WHAT TO WORK ON: Transcribe the entire passage on the seat reservation device below verbatim.

The solution unit 106 solves the optimization problem 260 generated by the problem generation unit 105 to decide and generate the seating layout 270. A specific way of deciding the seating layout 270 will be described later.

<Output Unit 107>

The output unit 107 outputs the seating layout 270 to the output terminal 400.

***Description of Operations***

FIG. 7 illustrates operations of the input accepting unit 101. FIG. 8 illustrates operations of seating layout decision processing. The operations of the seat reservation device 100 will be described with referring to FIGS. 7 and 8.

Input accepting operations of the input accepting unit 101 will be described with referring to FIG. 7.

<Step S101>

In step S101, the input accepting unit 101 accepts the reservation information 210, the vehicle information 220, and the index ID 231A as input information.

<Step S102>

In step S102, the input accepting unit 101 stores the reservation information 210, the vehicle information 220, and the index ID 231A to the storage unit 102. The input accepting unit 101 associates the index ID 231A with a record having the same index ID 231 in the evaluation index information 230. In later step S203, the problem generation unit 105 generates the optimization problem 260 using the evaluation index of this record.

The operations of decision processing of the seating layout will be described with referring to FIG. 8.

ENTRIES SHOWN:
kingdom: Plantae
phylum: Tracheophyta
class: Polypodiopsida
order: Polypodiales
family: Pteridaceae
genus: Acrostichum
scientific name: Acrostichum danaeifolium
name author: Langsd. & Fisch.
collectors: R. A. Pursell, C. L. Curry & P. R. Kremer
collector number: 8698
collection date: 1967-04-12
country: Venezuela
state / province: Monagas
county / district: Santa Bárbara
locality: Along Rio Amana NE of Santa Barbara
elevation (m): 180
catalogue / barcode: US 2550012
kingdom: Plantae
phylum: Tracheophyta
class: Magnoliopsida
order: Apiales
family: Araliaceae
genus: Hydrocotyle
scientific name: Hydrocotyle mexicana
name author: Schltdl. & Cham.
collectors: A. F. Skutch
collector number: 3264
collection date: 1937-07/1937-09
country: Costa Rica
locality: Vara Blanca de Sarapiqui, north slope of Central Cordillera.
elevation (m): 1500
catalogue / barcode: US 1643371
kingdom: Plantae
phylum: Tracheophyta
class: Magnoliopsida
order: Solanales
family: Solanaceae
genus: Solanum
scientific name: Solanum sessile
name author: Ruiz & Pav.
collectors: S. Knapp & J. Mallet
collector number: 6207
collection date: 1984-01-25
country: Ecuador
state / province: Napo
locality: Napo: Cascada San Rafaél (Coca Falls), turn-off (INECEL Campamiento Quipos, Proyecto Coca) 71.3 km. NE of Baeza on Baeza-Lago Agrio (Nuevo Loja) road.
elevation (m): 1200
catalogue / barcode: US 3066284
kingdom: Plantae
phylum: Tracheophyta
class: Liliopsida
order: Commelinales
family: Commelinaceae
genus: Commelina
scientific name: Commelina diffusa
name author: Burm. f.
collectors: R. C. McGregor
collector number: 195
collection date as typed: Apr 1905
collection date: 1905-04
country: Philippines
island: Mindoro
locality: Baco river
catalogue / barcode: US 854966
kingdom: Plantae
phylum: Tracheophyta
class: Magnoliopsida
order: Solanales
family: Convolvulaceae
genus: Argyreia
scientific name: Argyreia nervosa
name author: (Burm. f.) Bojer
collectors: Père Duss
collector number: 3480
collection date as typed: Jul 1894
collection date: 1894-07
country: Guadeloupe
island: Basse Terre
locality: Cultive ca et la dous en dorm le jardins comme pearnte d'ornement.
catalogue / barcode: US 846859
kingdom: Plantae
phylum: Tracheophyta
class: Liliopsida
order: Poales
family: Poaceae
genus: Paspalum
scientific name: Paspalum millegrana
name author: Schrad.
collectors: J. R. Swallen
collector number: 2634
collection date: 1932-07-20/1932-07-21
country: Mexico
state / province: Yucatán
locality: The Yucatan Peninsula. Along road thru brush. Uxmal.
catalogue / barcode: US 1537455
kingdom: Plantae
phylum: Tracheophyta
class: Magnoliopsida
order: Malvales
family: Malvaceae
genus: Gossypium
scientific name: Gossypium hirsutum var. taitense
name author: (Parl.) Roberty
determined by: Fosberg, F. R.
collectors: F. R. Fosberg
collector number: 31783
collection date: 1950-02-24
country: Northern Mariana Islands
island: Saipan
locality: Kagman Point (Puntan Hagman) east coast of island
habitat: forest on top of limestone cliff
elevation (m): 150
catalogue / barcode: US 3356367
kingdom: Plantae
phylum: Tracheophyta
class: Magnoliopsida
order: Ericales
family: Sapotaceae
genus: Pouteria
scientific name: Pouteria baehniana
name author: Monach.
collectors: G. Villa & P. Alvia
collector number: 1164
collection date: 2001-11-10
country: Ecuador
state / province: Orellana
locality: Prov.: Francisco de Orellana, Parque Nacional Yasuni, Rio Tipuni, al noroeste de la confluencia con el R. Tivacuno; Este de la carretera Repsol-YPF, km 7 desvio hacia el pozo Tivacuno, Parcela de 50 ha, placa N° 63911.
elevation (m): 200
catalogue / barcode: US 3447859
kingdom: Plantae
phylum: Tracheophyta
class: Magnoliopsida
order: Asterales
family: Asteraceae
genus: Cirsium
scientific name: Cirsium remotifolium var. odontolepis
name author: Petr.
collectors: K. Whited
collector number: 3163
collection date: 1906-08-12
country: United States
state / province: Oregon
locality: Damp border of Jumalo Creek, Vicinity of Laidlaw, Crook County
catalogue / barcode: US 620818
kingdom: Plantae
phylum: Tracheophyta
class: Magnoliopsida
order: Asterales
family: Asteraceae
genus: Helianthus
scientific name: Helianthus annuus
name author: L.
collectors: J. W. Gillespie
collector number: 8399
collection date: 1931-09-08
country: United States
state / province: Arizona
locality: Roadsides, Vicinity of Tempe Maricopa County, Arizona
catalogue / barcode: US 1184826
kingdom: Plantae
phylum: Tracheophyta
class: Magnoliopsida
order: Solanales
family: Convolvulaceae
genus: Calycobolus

TASK RESULT:
The solution unit 106 solves the optimization problem 260 generated by the problem generation unit 105 to decide and generate the seating layout 270. A specific way of deciding the seating layout 270 will be described later.

<Output Unit 107>

The output unit 107 outputs the seating layout 270 to the output terminal 400.

***Description of Operations***

FIG. 7 illustrates operations of the input accepting unit 101. FIG. 8 illustrates operations of seating layout decision processing. The operations of the seat reservation device 100 will be described with referring to FIGS. 7 and 8.

Input accepting operations of the input accepting unit 101 will be described with referring to FIG. 7.

<Step S101>

In step S101, the input accepting unit 101 accepts the reservation information 210, the vehicle information 220, and the index ID 231A as input information.

<Step S102>

In step S102, the input accepting unit 101 stores the reservation information 210, the vehicle information 220, and the index ID 231A to the storage unit 102. The input accepting unit 101 associates the index ID 231A with a record having the same index ID 231 in the evaluation index information 230. In later step S203, the problem generation unit 105 generates the optimization problem 260 using the evaluation index of this record.

The operations of decision processing of the seating layout will be described with referring to FIG. 8.